→ Problem details
Every line from the start of the entries up to and including the one bearing "# 問題 14 右のページは、あるホテルのホームページに載っている案内である。下の問いに対する答えとして最もよいものを、1・" must be printed verbatim, without the pictures.

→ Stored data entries
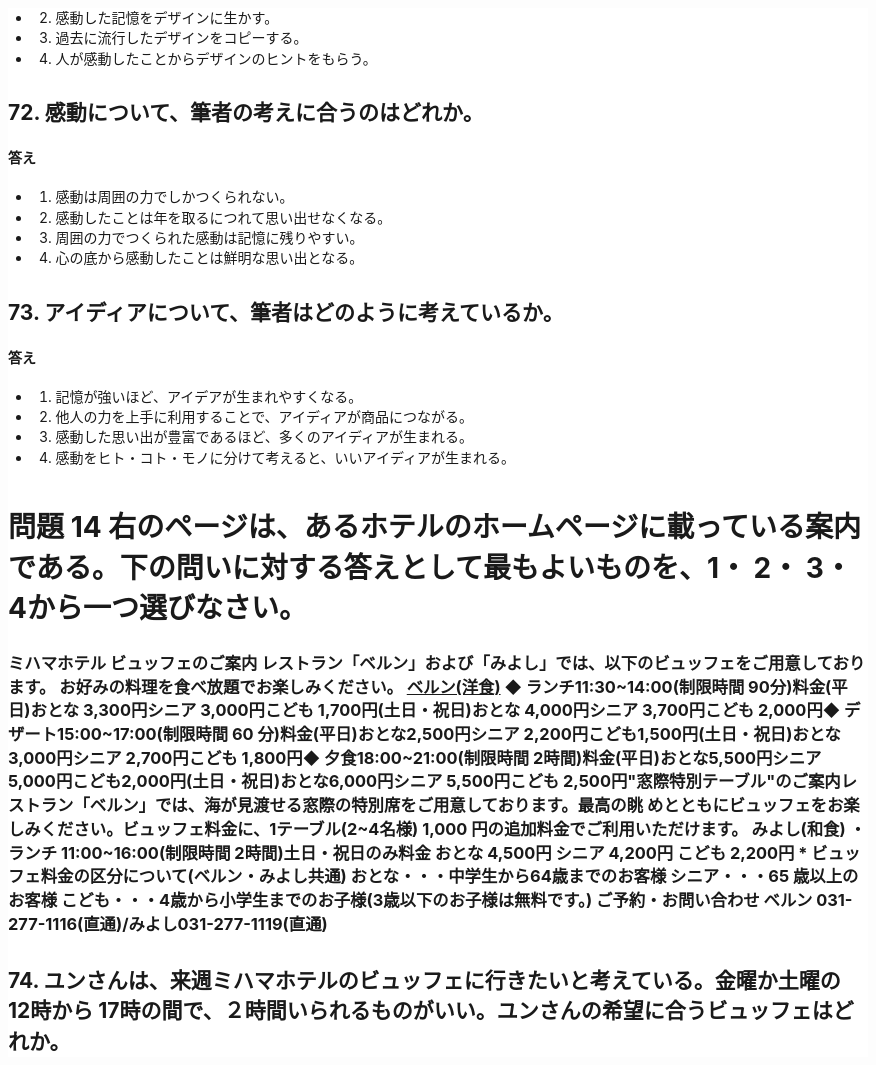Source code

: - 2) 感動した記憶をデザインに生かす。

- 3) 過去に流行したデザインをコピーする。

- 4) 人が感動したことからデザインのヒントをもらう。



## 72. 感動について、筆者の考えに合うのはどれか。

#### 答え

- 1) 感動は周囲の力でしかつくられない。

- 2) 感動したことは年を取るにつれて思い出せなくなる。

- 3) 周囲の力でつくられた感動は記憶に残りやすい。

- 4) 心の底から感動したことは鮮明な思い出となる。



## 73. アイディアについて、筆者はどのように考えているか。

#### 答え

- 1) 記憶が強いほど、アイデアが生まれやすくなる。

- 2) 他人の力を上手に利用することで、アイディアが商品につながる。

- 3) 感動した思い出が豊富であるほど、多くのアイディアが生まれる。

- 4) 感動をヒト・コト・モノに分けて考えると、いいアイディアが生まれる。



# 問題 14 右のページは、あるホテルのホームページに載っている案内である。下の問いに対する答えとして最もよいものを、1・ 2・ 3・ 4から一つ選びなさい。

### ミハマホテル ビュッフェのご案内 レストラン「ベルン」および「みよし」では、以下のビュッフェをご用意しております。 お好みの料理を食べ放題でお楽しみください。 <u>ベルン(洋食)</u> ◆ ランチ11:30~14:00(制限時間 90分)料金(平日)おとな 3,300円シニア 3,000円こども 1,700円(土日・祝日)おとな 4,000円シニア 3,700円こども 2,000円◆ デザート15:00~17:00(制限時間 60 分)料金(平日)おとな2,500円シニア 2,200円こども1,500円(土日・祝日)おとな3,000円シニア 2,700円こども 1,800円◆ 夕食18:00~21:00(制限時間 2時間)料金(平日)おとな5,500円シニア 5,000円こども2,000円(土日・祝日)おとな6,000円シニア 5,500円こども 2,500円"窓際特別テーブル"のご案内レストラン「ベルン」では、海が見渡せる窓際の特別席をご用意しております。最高の眺 めとともにビュッフェをお楽しみください。ビュッフェ料金に、1テーブル(2~4名様) 1,000 円の追加料金でご利用いただけます。 みよし(和食) ・ ランチ 11:00~16:00(制限時間 2時間)土日・祝日のみ料金 おとな 4,500円 		シニア 4,200円	こども 2,200円 * ビュッフェ料金の区分について(ベルン・みよし共通) おとな・・・中学生から64歳までのお客様 シニア・・・65 歳以上のお客様 こども・・・4歳から小学生までのお子様(3歳以下のお子様は無料です。) ご予約・お問い合わせ ベルン 031-277-1116(直通)/みよし031-277-1119(直通)

## 74. ユンさんは、来週ミハマホテルのビュッフェに行きたいと考えている。金曜か土曜の 12時から 17時の間で、２時間いられるものがいい。ユンさんの希望に合うビュッフェはどれか。

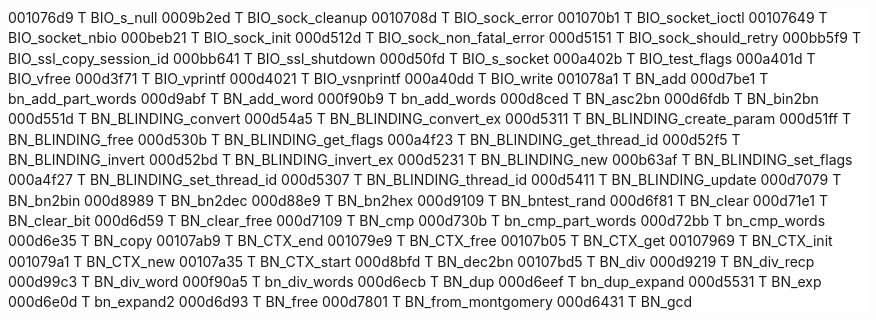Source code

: 001076d9 T BIO_s_null
0009b2ed T BIO_sock_cleanup
0010708d T BIO_sock_error
001070b1 T BIO_socket_ioctl
00107649 T BIO_socket_nbio
000beb21 T BIO_sock_init
000d512d T BIO_sock_non_fatal_error
000d5151 T BIO_sock_should_retry
000bb5f9 T BIO_ssl_copy_session_id
000bb641 T BIO_ssl_shutdown
000d50fd T BIO_s_socket
000a402b T BIO_test_flags
000a401d T BIO_vfree
000d3f71 T BIO_vprintf
000d4021 T BIO_vsnprintf
000a40dd T BIO_write
001078a1 T BN_add
000d7be1 T bn_add_part_words
000d9abf T BN_add_word
000f90b9 T bn_add_words
000d8ced T BN_asc2bn
000d6fdb T BN_bin2bn
000d551d T BN_BLINDING_convert
000d54a5 T BN_BLINDING_convert_ex
000d5311 T BN_BLINDING_create_param
000d51ff T BN_BLINDING_free
000d530b T BN_BLINDING_get_flags
000a4f23 T BN_BLINDING_get_thread_id
000d52f5 T BN_BLINDING_invert
000d52bd T BN_BLINDING_invert_ex
000d5231 T BN_BLINDING_new
000b63af T BN_BLINDING_set_flags
000a4f27 T BN_BLINDING_set_thread_id
000d5307 T BN_BLINDING_thread_id
000d5411 T BN_BLINDING_update
000d7079 T BN_bn2bin
000d8989 T BN_bn2dec
000d88e9 T BN_bn2hex
000d9109 T BN_bntest_rand
000d6f81 T BN_clear
000d71e1 T BN_clear_bit
000d6d59 T BN_clear_free
000d7109 T BN_cmp
000d730b T bn_cmp_part_words
000d72bb T bn_cmp_words
000d6e35 T BN_copy
00107ab9 T BN_CTX_end
001079e9 T BN_CTX_free
00107b05 T BN_CTX_get
00107969 T BN_CTX_init
001079a1 T BN_CTX_new
00107a35 T BN_CTX_start
000d8bfd T BN_dec2bn
00107bd5 T BN_div
000d9219 T BN_div_recp
000d99c3 T BN_div_word
000f90a5 T bn_div_words
000d6ecb T BN_dup
000d6eef T bn_dup_expand
000d5531 T BN_exp
000d6e0d T bn_expand2
000d6d93 T BN_free
000d7801 T BN_from_montgomery
000d6431 T BN_gcd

→ Answer to this task
Source code

: - 2) 感動した記憶をデザインに生かす。

- 3) 過去に流行したデザインをコピーする。

- 4) 人が感動したことからデザインのヒントをもらう。



## 72. 感動について、筆者の考えに合うのはどれか。

#### 答え

- 1) 感動は周囲の力でしかつくられない。

- 2) 感動したことは年を取るにつれて思い出せなくなる。

- 3) 周囲の力でつくられた感動は記憶に残りやすい。

- 4) 心の底から感動したことは鮮明な思い出となる。



## 73. アイディアについて、筆者はどのように考えているか。

#### 答え

- 1) 記憶が強いほど、アイデアが生まれやすくなる。

- 2) 他人の力を上手に利用することで、アイディアが商品につながる。

- 3) 感動した思い出が豊富であるほど、多くのアイディアが生まれる。

- 4) 感動をヒト・コト・モノに分けて考えると、いいアイディアが生まれる。



# 問題 14 右のページは、あるホテルのホームページに載っている案内である。下の問いに対する答えとして最もよいものを、1・ 2・ 3・ 4から一つ選びなさい。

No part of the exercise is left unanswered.